(Beginning of Document text)

1. Introduction
Vitamin D plays a very important role for the human health. It has five different forms. The most important ones are vitamin D2 (ergocalciferol) and vitamin D3 (also known as cholecalciferol) [1] .
Vitamin D is one of the most crucial regulators for metabolism of calcium and phosphorus [2] . In 1923, Harry Steenbock proved that ultraviolet radiation increased vitamin D content for treatment of human rickets and osteomalacia. Now, vitamin D is the preferable drug for prevention of osteoporosis due to its ability to enhance bone density and strength [3] [4] [5] .
A number of scientific research results show that vitamin D can prevent excessive cell proliferation to reduce the risk of cancer [1] [6] . Moreover, Johan Moan et al. found that high vitamin D level at the time of diagnosis of cancer seemed to give an increased survival rate [7] . Alina Porojnicu et al. reported that vitamin D has a potential prognostic factor in Hodgkin’s lymphoma. They raised their standpoint by analysis of the Norway national data from 1964 to 2000. Fatality of patients diagnosed with Hodgkin’s lymphoma in the fall was 20% lower than those who diagnosed with Hodgkin’s lymphoma in winter. Furthermore, the improved autumnal survival rate was much higher for patients younger than 30 years [8] .

(End of Document text)
(Beginning of Material provided)

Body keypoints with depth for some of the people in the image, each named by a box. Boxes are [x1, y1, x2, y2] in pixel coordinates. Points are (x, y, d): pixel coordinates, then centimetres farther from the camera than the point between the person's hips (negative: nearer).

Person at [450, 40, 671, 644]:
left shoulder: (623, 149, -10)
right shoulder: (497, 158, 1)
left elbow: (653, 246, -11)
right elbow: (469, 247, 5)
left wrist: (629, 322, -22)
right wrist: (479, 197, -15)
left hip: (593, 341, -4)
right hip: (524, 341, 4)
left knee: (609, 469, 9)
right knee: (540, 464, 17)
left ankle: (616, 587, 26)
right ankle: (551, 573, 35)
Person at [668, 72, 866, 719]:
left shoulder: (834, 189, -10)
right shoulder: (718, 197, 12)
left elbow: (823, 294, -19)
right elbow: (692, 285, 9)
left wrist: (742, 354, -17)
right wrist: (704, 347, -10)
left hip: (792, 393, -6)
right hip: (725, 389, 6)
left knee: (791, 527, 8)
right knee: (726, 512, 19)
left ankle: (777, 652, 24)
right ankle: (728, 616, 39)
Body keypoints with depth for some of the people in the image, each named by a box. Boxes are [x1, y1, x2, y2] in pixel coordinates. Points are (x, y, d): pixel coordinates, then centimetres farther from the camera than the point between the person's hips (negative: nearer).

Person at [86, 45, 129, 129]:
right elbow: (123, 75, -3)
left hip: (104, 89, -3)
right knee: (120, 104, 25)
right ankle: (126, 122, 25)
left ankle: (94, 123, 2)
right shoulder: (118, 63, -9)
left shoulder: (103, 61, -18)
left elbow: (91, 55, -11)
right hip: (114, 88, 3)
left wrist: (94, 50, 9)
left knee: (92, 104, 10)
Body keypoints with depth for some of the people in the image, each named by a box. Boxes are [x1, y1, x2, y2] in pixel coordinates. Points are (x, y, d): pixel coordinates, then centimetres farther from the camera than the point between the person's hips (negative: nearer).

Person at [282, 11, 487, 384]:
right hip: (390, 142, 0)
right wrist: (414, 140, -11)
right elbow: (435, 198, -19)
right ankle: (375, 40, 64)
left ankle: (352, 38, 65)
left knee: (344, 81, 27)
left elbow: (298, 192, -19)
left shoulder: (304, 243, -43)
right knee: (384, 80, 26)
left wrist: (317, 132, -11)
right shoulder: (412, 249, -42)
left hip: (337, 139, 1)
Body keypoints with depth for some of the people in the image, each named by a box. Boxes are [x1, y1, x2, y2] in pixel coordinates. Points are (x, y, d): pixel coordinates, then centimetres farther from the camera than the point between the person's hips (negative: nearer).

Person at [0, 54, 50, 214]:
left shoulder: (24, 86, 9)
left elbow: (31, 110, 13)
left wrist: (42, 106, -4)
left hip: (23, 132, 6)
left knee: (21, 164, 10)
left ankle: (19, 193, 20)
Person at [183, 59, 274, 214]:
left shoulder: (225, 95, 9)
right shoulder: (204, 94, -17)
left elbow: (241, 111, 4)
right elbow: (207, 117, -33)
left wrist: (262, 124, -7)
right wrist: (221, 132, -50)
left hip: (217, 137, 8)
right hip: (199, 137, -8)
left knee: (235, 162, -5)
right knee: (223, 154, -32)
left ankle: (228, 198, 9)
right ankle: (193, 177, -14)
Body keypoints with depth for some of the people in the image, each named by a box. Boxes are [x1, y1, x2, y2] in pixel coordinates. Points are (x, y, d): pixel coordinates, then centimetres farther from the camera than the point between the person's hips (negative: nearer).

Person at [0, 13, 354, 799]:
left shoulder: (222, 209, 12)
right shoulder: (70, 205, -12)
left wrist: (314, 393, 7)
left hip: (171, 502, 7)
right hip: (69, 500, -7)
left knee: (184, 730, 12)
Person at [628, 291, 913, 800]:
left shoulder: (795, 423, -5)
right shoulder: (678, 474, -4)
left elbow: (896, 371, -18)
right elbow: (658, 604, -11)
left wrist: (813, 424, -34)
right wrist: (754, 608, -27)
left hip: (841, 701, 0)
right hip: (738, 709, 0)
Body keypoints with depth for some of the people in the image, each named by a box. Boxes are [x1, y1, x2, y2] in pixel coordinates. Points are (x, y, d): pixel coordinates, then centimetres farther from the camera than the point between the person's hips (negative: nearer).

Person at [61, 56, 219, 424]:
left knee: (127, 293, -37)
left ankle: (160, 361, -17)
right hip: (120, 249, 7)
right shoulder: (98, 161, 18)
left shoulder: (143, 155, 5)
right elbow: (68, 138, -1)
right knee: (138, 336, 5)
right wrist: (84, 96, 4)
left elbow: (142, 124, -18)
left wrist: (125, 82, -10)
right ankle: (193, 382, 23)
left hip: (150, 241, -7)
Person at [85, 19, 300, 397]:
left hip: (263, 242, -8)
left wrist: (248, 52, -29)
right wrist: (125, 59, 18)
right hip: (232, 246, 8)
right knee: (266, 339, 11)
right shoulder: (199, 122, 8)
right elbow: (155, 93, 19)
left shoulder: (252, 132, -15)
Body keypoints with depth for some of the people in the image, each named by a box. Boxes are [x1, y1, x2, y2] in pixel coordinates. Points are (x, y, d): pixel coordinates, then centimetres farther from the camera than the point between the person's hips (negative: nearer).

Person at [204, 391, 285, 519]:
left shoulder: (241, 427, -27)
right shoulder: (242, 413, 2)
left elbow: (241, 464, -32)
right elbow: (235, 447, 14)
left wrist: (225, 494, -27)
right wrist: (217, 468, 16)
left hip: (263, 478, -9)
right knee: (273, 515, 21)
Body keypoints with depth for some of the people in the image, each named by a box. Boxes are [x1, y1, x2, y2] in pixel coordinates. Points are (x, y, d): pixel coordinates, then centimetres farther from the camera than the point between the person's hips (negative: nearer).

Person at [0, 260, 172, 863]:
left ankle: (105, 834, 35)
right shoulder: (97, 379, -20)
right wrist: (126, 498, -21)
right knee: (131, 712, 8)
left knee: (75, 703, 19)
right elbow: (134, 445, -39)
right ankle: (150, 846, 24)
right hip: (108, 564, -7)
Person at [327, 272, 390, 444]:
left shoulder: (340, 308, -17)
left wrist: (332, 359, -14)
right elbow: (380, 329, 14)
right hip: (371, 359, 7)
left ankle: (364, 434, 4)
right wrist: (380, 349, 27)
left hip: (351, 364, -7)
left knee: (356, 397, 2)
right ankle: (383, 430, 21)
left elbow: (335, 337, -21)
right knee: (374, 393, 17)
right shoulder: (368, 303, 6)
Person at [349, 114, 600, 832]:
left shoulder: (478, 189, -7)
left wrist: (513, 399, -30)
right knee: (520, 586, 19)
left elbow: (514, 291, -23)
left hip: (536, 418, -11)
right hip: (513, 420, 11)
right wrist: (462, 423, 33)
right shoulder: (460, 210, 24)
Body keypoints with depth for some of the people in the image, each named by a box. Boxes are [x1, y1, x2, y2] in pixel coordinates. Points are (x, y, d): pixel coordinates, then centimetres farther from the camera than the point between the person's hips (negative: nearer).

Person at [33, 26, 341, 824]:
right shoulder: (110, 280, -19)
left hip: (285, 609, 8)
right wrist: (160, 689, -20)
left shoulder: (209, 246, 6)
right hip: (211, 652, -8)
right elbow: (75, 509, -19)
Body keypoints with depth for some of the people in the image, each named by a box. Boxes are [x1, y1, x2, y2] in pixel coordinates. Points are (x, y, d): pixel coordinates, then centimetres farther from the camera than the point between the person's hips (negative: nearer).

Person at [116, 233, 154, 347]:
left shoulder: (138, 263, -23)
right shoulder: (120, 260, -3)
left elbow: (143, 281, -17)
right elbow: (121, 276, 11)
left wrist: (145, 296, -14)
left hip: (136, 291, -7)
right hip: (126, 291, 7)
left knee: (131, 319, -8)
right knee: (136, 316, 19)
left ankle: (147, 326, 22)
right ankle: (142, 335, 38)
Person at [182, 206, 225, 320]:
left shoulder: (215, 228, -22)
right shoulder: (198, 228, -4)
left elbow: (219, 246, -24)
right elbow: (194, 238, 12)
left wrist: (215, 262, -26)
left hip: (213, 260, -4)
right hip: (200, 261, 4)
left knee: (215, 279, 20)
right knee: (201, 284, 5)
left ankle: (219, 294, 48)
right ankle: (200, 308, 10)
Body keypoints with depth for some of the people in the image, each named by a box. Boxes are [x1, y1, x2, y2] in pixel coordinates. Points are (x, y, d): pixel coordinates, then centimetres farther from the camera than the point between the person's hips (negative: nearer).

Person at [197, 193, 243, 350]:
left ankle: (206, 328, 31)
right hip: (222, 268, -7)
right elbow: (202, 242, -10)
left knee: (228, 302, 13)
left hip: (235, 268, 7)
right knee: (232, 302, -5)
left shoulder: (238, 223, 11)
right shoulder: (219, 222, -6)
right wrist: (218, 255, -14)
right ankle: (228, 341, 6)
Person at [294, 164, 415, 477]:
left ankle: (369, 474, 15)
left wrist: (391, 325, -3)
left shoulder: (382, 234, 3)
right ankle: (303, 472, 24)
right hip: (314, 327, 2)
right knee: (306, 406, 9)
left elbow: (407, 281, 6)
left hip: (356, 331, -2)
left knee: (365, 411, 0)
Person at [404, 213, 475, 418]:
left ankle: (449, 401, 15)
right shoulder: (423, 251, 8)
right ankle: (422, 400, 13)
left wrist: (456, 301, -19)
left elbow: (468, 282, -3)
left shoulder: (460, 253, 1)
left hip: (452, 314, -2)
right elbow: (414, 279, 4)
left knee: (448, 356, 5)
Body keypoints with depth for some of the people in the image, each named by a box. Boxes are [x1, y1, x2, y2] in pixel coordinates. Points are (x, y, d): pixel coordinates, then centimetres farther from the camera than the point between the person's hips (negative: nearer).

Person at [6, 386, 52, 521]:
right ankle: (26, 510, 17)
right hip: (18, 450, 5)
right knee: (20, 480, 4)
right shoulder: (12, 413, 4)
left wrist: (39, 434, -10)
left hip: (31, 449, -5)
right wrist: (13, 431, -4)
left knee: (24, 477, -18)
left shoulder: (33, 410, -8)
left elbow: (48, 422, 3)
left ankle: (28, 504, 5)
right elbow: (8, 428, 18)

(End of Material provided)

Problems and tasks:
a – Repeat the passage of the introduction on vitamin D between "Vitamin D is one" and "strength [3] [4] [5] .", inclusive.
b – According to the introduction on vitamin D, how did fatality for patients diagnosed with Hodgkin's lymphoma in the fall compare with those diagnosed in winter?
c – List every person named in the introduction on vitamin D.
These data have no connection to the introduction on vitamin D.

Solutions per task:
a –
Vitamin D is one of the most crucial regulators for metabolism of calcium and phosphorus [2] . In 1923, Harry Steenbock proved that ultraviolet radiation increased vitamin D content for treatment of human rickets and osteomalacia. Now, vitamin D is the preferable drug for prevention of osteoporosis due to its ability to enhance bone density and strength [3] [4] [5] .

b – It was 20% lower.

c – Harry Steenbock, Johan Moan, Alina Porojnicu